* START Data for this task *
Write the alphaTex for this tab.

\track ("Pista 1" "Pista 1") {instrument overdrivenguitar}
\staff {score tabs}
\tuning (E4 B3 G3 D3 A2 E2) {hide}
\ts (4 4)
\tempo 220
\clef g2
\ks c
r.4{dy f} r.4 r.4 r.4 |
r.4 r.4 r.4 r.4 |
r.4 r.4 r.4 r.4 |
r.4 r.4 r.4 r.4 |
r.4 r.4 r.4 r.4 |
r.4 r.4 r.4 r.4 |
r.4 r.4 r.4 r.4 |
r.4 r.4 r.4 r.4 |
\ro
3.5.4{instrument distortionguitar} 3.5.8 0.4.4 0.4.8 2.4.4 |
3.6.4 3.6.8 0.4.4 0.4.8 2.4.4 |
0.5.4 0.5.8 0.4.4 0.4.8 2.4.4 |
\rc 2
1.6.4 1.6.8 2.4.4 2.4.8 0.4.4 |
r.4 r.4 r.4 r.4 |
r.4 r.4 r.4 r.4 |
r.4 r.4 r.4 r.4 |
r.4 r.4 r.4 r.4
* END Data for this task *
__Task requirements__
Copy the listing above line for line, leaving every character unchanged.

__Right answer__
Write the alphaTex for this tab.

\track ("Pista 1" "Pista 1") {instrument overdrivenguitar}
\staff {score tabs}
\tuning (E4 B3 G3 D3 A2 E2) {hide}
\ts (4 4)
\tempo 220
\clef g2
\ks c
r.4{dy f} r.4 r.4 r.4 |
r.4 r.4 r.4 r.4 |
r.4 r.4 r.4 r.4 |
r.4 r.4 r.4 r.4 |
r.4 r.4 r.4 r.4 |
r.4 r.4 r.4 r.4 |
r.4 r.4 r.4 r.4 |
r.4 r.4 r.4 r.4 |
\ro
3.5.4{instrument distortionguitar} 3.5.8 0.4.4 0.4.8 2.4.4 |
3.6.4 3.6.8 0.4.4 0.4.8 2.4.4 |
0.5.4 0.5.8 0.4.4 0.4.8 2.4.4 |
\rc 2
1.6.4 1.6.8 2.4.4 2.4.8 0.4.4 |
r.4 r.4 r.4 r.4 |
r.4 r.4 r.4 r.4 |
r.4 r.4 r.4 r.4 |
r.4 r.4 r.4 r.4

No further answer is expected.